Hubo otro relámpago, demostración de que hasta los dioses del clima tienen buen ojo para lo teatral.
—Le queda muy bien —dijo Cortángulo.
—Disculpa —le interrumpió Treatle—, pero… ¿no es la b…?
—Eso no importa —se apresuró a decir Cortángulo, cogiendo a Yaya de la mano y ayudándola a subir la escalera.
Cogió también el cayado.
—Pero va contra las normas que una m… Se detuvo al ver como Yaya tocaba la pared húmeda, junto a la puerta. Cortángulo clavó un índice en el pecho de Treatle.
—¿Dónde está escrito eso? —preguntó.
—Los han llevado a la biblioteca —intervino Yaya.
—Era el único lugar seco —asintió Treatle—. Pero…

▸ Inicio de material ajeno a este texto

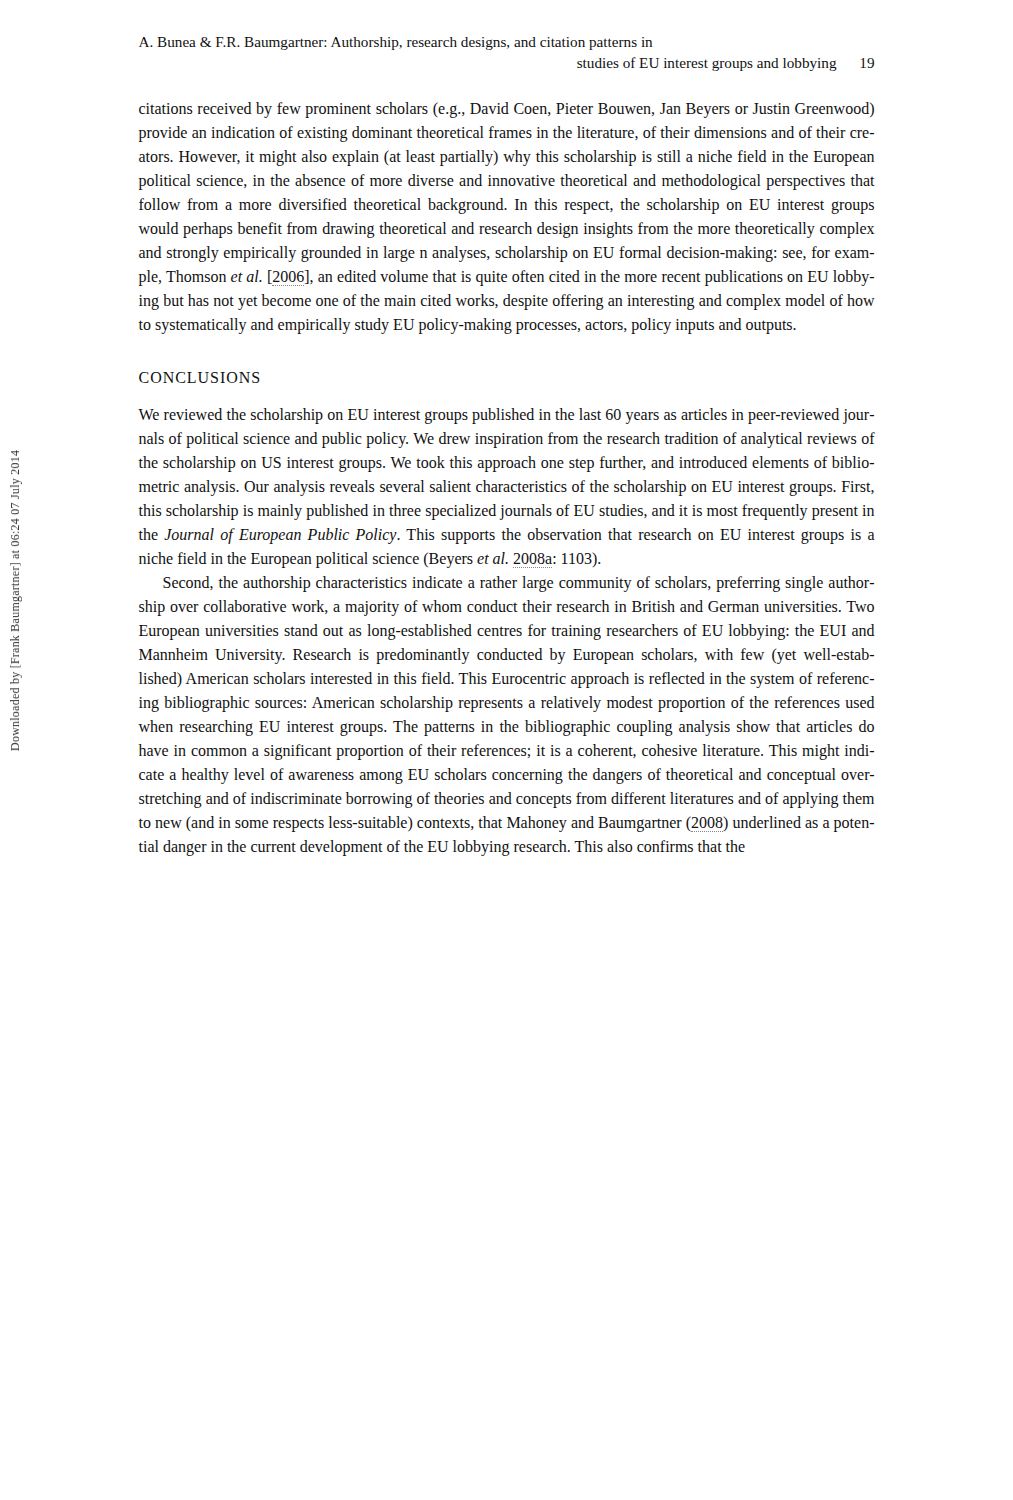Downloaded by [Frank Baumgartner] at 06:24 07 July 2014
A. Bunea & F.R. Baumgartner: Authorship, research designs, and citation patterns in studies of EU interest groups and lobbying19
citations received by few prominent scholars (e.g., David Coen, Pieter Bouwen, Jan Beyers or Justin Greenwood) provide an indication of existing dominant theoretical frames in the literature, of their dimensions and of their creators. However, it might also explain (at least partially) why this scholarship is still a niche field in the European political science, in the absence of more diverse and innovative theoretical and methodological perspectives that follow from a more diversified theoretical background. In this respect, the scholarship on EU interest groups would perhaps benefit from drawing theoretical and research design insights from the more theoretically complex and strongly empirically grounded in large n analyses, scholarship on EU formal decision-making: see, for example, Thomson et al. [2006], an edited volume that is quite often cited in the more recent publications on EU lobbying but has not yet become one of the main cited works, despite offering an interesting and complex model of how to systematically and empirically study EU policy-making processes, actors, policy inputs and outputs.
Conclusions
We reviewed the scholarship on EU interest groups published in the last 60 years as articles in peer-reviewed journals of political science and public policy. We drew inspiration from the research tradition of analytical reviews of the scholarship on US interest groups. We took this approach one step further, and introduced elements of bibliometric analysis. Our analysis reveals several salient characteristics of the scholarship on EU interest groups. First, this scholarship is mainly published in three specialized journals of EU studies, and it is most frequently present in the Journal of European Public Policy. This supports the observation that research on EU interest groups is a niche field in the European political science (Beyers et al. 2008a: 1103).
Second, the authorship characteristics indicate a rather large community of scholars, preferring single authorship over collaborative work, a majority of whom conduct their research in British and German universities. Two European universities stand out as long-established centres for training researchers of EU lobbying: the EUI and Mannheim University. Research is predominantly conducted by European scholars, with few (yet well-established) American scholars interested in this field. This Eurocentric approach is reflected in the system of referencing bibliographic sources: American scholarship represents a relatively modest proportion of the references used when researching EU interest groups. The patterns in the bibliographic coupling analysis show that articles do have in common a significant proportion of their references; it is a coherent, cohesive literature. This might indicate a healthy level of awareness among EU scholars concerning the dangers of theoretical and conceptual over-stretching and of indiscriminate borrowing of theories and concepts from different literatures and of applying them to new (and in some respects less-suitable) contexts, that Mahoney and Baumgartner (2008) underlined as a potential danger in the current development of the EU lobbying research. This also confirms that the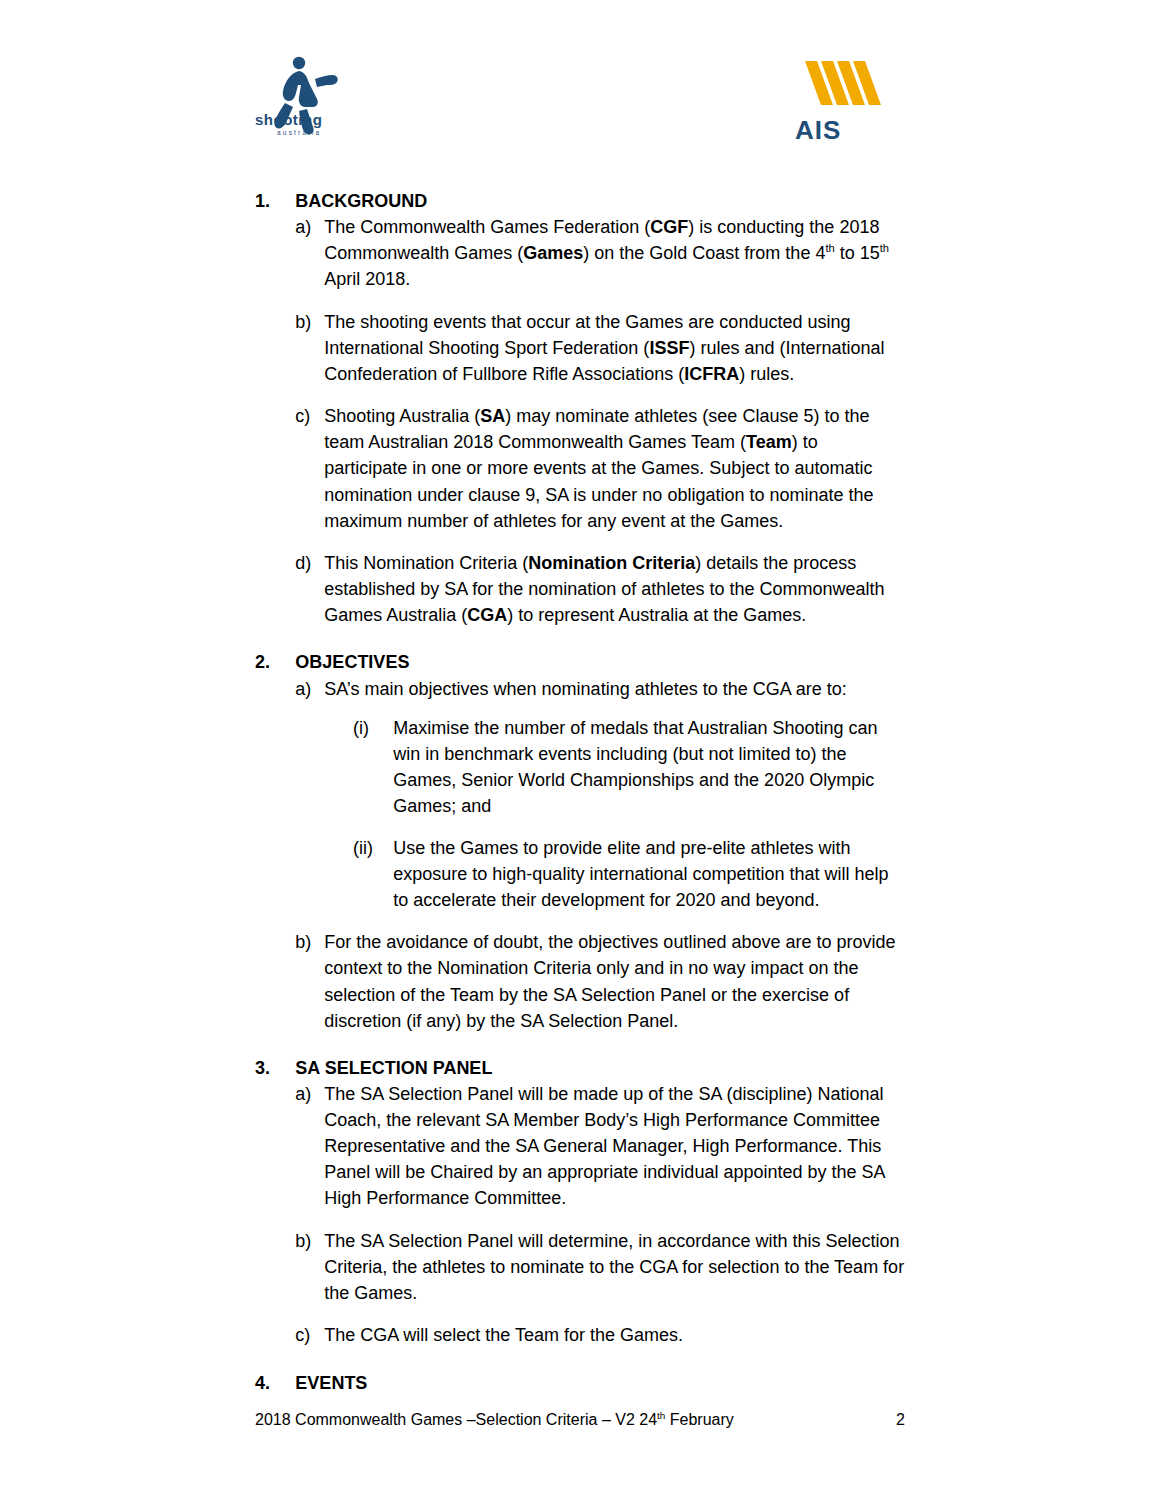shooting australia
AIS
1. BACKGROUND
a) The Commonwealth Games Federation (CGF) is conducting the 2018 Commonwealth Games (Games) on the Gold Coast from the 4th to 15th April 2018.
b) The shooting events that occur at the Games are conducted using International Shooting Sport Federation (ISSF) rules and (International Confederation of Fullbore Rifle Associations (ICFRA) rules.
c) Shooting Australia (SA) may nominate athletes (see Clause 5) to the team Australian 2018 Commonwealth Games Team (Team) to participate in one or more events at the Games. Subject to automatic nomination under clause 9, SA is under no obligation to nominate the maximum number of athletes for any event at the Games.
d) This Nomination Criteria (Nomination Criteria) details the process established by SA for the nomination of athletes to the Commonwealth Games Australia (CGA) to represent Australia at the Games.
2. OBJECTIVES
a) SA’s main objectives when nominating athletes to the CGA are to:
(i) Maximise the number of medals that Australian Shooting can win in benchmark events including (but not limited to) the Games, Senior World Championships and the 2020 Olympic Games; and
(ii) Use the Games to provide elite and pre-elite athletes with exposure to high-quality international competition that will help to accelerate their development for 2020 and beyond.
b) For the avoidance of doubt, the objectives outlined above are to provide context to the Nomination Criteria only and in no way impact on the selection of the Team by the SA Selection Panel or the exercise of discretion (if any) by the SA Selection Panel.
3. SA SELECTION PANEL
a) The SA Selection Panel will be made up of the SA (discipline) National Coach, the relevant SA Member Body’s High Performance Committee Representative and the SA General Manager, High Performance. This Panel will be Chaired by an appropriate individual appointed by the SA High Performance Committee.
b) The SA Selection Panel will determine, in accordance with this Selection Criteria, the athletes to nominate to the CGA for selection to the Team for the Games.
c) The CGA will select the Team for the Games.
4. EVENTS
2018 Commonwealth Games –Selection Criteria – V2 24th February 2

—A este edificio le dan miedo las tormentas —dijo Yaya—. Alguien debería consolarlo un poco.
—Pero las reglas… —insistió el desesperado Treatle.
Yaya caminaba ya a zancadas pasillo abajo, y Cortángulo trotaba tras ella. Se dio media vuelta.
—Ya has oído a la señora.
Treatle los vio alejarse, con la boca abierta. Cuando el ruido de sus pisadas desapareció en la distancia, se quedó un momento en silencio, pensando en la vida y en qué momento de la suya se había equivocado.
Pero nadie le iba a acusar de desobediencia.
Con suma cautela, sin saber muy bien por qué, extendió la mano y dio una palmadita cariñosa al muro.
—Calma, calma —dijo.
Por extraño que pareciera, se sintió mucho mejor.
* * *
Cortángulo pensó que debería ser él quien abriera el camino, ya que se trataba de su Universidad, pero, cuando Yaya tenía prisa, un adicto casi terminal a la nicotina no era rival para ella, así que se limitó a seguirla a saltitos de cangrejo.
—Es por aquí —dijo pisando charcos.
—Lo sé, el edificio me lo dijo.
—Sí, iba a preguntarle sobre eso —dijo Cortángulo—. Verá, a mí nunca me ha dicho nada, y hace años que vivo aquí.
—¿Se ha parado a escuchar alguna vez?
—A escuchar, lo que se dice a escuchar, no —concedió Cortángulo.
—Pues eso —replicó Yaya, salvando de un salto una catarata que ocupaba el lugar de la escalera de la cocina (el lavadero de la señora Panadizo no volvería a ser el mismo)—. Creo que está ahí arriba, al final del pasillo, ¿verdad?
Pasó junto a un trío de magos atónitos, que se sorprendieron al verla a ella y pegaron un respingo al ver su sombrero.
Cortángulo jadeaba tras Yaya, y la agarró por un brazo al llegar junto a las puertas de la biblioteca.
—Mire —dijo desesperadamente—, sin ánimo de ofender, señorita…, mmm, señora…
—Puede llamarme Esmeralda, ahora que hemos compartido una escoba y todo eso.
—¿Le importa que pase yo delante? Es mi biblioteca —suplicó.
Yaya se dio media vuelta, con la sorpresa reflejada en el rostro. Luego, sonrió.
—Por supuesto. Lo siento mucho.
—Es por las apariencias, ya sabe —se disculpó Cortángulo.
El mago abrió la puerta de golpe.
La biblioteca estaba llena de magos, que cuidaban de sus libros igual que las hormigas cuidan de sus huevos… y, en los momentos difíciles, los transportaban de manera muy similar. El agua había entrado incluso allí, y se encontraba en los lugares más extraños debido a los curiosos efectos gravitacionales de la biblioteca. Los magos habían quitado los libros de los estantes más bajos, y los estaban amontonando en cada mesa o balda seca. El sonido crepitante de las páginas furiosas llenaba el aire, casi cubriendo el retumbar lejano de la tormenta.